The commitment has been completed with evidence. This is the primary terminal state. A closed commitment can be reopened if the work is later found to be incomplete.

A previously closed or reviewed commitment has been sent back for more work. It needs to be claimed again before further progress can be made.


The first operation on any object. For a memory, the genesis key is the capture operation. For a commitment, the genesis key is the commit operation. The genesis key establishes the object’s identity and initial state in the ledger.

The in_review state and the two-step closure process (submit then approve). The airlock ensures that the person certifying completion is not the same person who did the work. This separation of concerns is especially important in agent workflows, where an AI agent performs the work and a human or different agent validates the output.

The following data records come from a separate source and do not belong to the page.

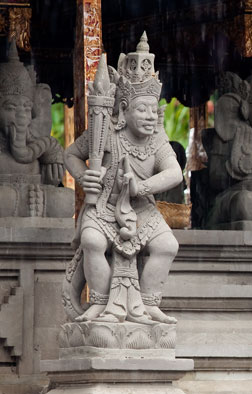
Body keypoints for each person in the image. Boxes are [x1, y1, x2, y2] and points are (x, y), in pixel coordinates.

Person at [64, 34, 182, 324]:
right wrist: (84, 178)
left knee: (168, 246)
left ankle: (149, 302)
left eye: (154, 110)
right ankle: (100, 303)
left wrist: (142, 187)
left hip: (142, 208)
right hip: (104, 206)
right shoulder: (105, 133)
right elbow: (71, 155)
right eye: (142, 109)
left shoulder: (157, 142)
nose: (150, 117)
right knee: (92, 241)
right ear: (124, 108)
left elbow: (175, 173)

The immutable wrapper around every recorded action. An operation envelope contains:

FieldDescription
idUnique operation ID (prefix: op_)
typeThe operation name (e.g., capture, commit, claim)
targetThe ID of the object being acted on (mem_ or cmt_)
actorWho performed the operation (e.g., human:jane, agent:claude)
timestampISO 8601 timestamp of when the operation was recorded
payloadOperation-specific data (evidence, notes, source, reason, etc.)

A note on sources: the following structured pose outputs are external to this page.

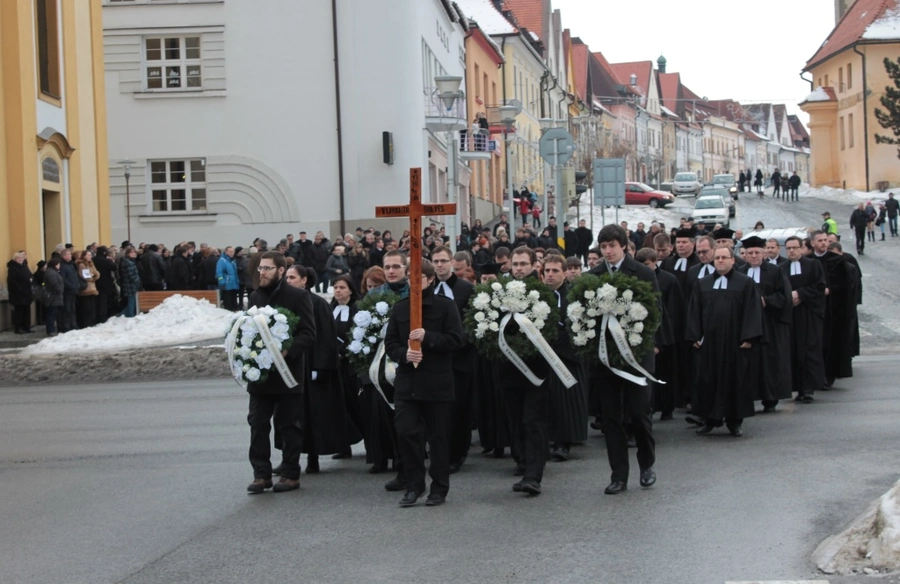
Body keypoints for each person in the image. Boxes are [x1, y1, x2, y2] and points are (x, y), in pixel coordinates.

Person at [384, 259, 465, 507]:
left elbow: (456, 340)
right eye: (411, 278)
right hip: (408, 383)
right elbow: (391, 344)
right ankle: (414, 485)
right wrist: (404, 354)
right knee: (407, 432)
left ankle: (439, 488)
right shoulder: (400, 309)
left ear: (430, 280)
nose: (414, 283)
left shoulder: (446, 306)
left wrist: (428, 337)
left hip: (437, 382)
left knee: (439, 438)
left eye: (419, 278)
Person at [588, 225, 661, 494]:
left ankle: (647, 464)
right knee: (611, 418)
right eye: (603, 247)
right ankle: (618, 474)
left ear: (623, 246)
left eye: (612, 246)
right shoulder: (593, 276)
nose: (607, 251)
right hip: (605, 359)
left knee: (640, 412)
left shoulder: (642, 273)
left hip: (636, 357)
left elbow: (654, 311)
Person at [245, 252, 317, 494]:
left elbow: (308, 333)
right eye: (260, 269)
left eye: (266, 269)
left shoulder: (298, 296)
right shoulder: (255, 296)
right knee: (257, 423)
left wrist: (287, 351)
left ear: (280, 271)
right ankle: (261, 475)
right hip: (261, 374)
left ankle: (290, 474)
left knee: (288, 426)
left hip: (288, 373)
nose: (261, 272)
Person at [285, 266, 359, 472]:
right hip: (291, 364)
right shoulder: (285, 301)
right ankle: (288, 458)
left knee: (313, 415)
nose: (287, 280)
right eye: (286, 277)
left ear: (304, 280)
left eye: (292, 277)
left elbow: (325, 338)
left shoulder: (317, 304)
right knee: (291, 415)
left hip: (311, 365)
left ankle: (312, 457)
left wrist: (320, 366)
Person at [686, 246, 763, 437]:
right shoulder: (703, 284)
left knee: (735, 381)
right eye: (717, 257)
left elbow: (752, 312)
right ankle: (709, 419)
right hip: (709, 343)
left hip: (734, 343)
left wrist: (749, 337)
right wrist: (694, 335)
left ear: (733, 260)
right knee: (707, 379)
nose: (720, 261)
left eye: (724, 257)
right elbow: (694, 310)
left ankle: (734, 422)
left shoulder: (745, 283)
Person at [431, 246, 475, 474]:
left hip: (459, 360)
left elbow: (472, 323)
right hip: (434, 360)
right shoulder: (426, 289)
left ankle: (458, 453)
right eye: (435, 261)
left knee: (459, 409)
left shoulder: (466, 289)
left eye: (443, 260)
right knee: (438, 411)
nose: (439, 265)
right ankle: (440, 452)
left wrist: (453, 344)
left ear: (451, 262)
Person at [738, 236, 793, 413]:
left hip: (771, 323)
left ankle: (771, 398)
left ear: (763, 253)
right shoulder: (740, 272)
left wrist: (766, 301)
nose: (754, 256)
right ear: (745, 255)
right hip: (748, 325)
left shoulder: (775, 272)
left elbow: (784, 296)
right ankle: (750, 396)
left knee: (771, 362)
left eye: (757, 253)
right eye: (750, 253)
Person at [542, 254, 588, 462]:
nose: (550, 275)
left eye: (555, 271)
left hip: (567, 356)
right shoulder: (538, 295)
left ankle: (564, 442)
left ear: (564, 273)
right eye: (547, 271)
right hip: (542, 356)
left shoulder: (574, 295)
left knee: (565, 401)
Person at [636, 248, 683, 421]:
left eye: (647, 264)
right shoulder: (636, 279)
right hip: (646, 333)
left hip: (665, 333)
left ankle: (667, 407)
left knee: (665, 373)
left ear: (655, 262)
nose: (645, 268)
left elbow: (672, 309)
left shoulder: (668, 279)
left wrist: (663, 338)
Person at [780, 236, 826, 403]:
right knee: (793, 352)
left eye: (794, 247)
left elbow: (820, 287)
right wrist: (788, 298)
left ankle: (809, 388)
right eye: (788, 248)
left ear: (801, 248)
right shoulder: (781, 268)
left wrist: (800, 294)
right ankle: (797, 387)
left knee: (809, 351)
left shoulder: (813, 265)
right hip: (790, 316)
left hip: (808, 315)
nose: (791, 251)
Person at [7, 251, 34, 334]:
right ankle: (18, 328)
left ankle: (27, 327)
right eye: (19, 258)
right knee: (19, 312)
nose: (21, 259)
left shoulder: (24, 266)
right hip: (18, 294)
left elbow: (30, 274)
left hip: (26, 292)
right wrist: (19, 288)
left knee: (27, 311)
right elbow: (12, 280)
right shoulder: (12, 268)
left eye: (22, 258)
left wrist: (31, 279)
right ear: (15, 259)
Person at [75, 250, 100, 329]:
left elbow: (97, 273)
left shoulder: (91, 264)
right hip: (86, 289)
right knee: (86, 308)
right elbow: (86, 276)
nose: (90, 256)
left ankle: (92, 322)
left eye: (90, 255)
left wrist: (93, 276)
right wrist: (92, 277)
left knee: (92, 308)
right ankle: (86, 323)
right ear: (84, 256)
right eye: (88, 255)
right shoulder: (82, 264)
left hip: (92, 288)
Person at [58, 248, 80, 332]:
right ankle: (66, 326)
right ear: (64, 256)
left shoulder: (71, 264)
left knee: (72, 308)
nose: (71, 256)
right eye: (69, 254)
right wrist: (71, 286)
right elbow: (63, 279)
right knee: (67, 308)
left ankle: (73, 324)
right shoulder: (63, 266)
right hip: (67, 291)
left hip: (73, 290)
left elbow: (74, 276)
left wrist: (77, 284)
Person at [117, 246, 142, 318]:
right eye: (132, 252)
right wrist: (137, 281)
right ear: (128, 253)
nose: (134, 254)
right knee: (132, 300)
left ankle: (123, 314)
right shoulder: (128, 262)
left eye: (134, 252)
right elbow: (131, 275)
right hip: (130, 285)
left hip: (130, 284)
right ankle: (130, 315)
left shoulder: (129, 261)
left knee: (132, 300)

Mentu’s three levels of review rigor for commitment closure:

  • Tier 1 (Auto): Direct close from claimed. Claimant is worker and approver. Evidence required.
  • Tier 2 (Async): submit then approve. Reviewer acts asynchronously. Evidence required at submit.
  • Tier 3 (Sync Gate): Same mechanics as Tier 2, but downstream work is blocked until approval. The in_review state acts as a hard gate.

PrefixObject
mem_Memory
cmt_Commitment
op_Operation

All IDs are globally unique within a workspace. The prefix makes it immediately clear what type of object an ID refers to, without needing to query the API.


Actors are identified by a type prefix and a name, separated by a colon.

FormatDescriptionExample
human:<identifier>A human userhuman:jane, human:rashid
agent:<identifier>An AI agent or automated systemagent:claude-code, agent:ci-pipeline

The actor is recorded on every operation envelope. This allows the ledger to distinguish between human and agent actions, enabling audit queries like “show me all closures by agents” or “which human approved this commitment.”

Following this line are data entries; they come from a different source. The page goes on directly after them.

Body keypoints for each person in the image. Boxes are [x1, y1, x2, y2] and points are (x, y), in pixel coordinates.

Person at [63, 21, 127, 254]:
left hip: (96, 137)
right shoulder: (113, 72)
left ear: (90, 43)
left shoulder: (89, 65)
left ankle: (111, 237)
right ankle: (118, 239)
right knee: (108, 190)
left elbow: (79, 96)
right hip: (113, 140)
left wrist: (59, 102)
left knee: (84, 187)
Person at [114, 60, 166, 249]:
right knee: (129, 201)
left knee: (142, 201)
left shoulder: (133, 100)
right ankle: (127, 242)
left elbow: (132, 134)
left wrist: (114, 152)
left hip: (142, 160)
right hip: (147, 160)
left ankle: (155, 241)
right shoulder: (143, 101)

Evidence entries are typed objects within the evidence array.

TypeDescriptionExample Value
linkURL to an external artifacthttps://github.com/acme/api/pull/247
textFree-form description"Tested 20 sends. All arrived within 5s."
metricMeasured outcome"p95 latency: 380ms (down from 2.3s)"
fileReference to an artifact"screenshot-2026-02-13.png"

Each evidence entry can also include an optional label field for human-readable context (e.g., "label": "PR #247 — rate limiter middleware").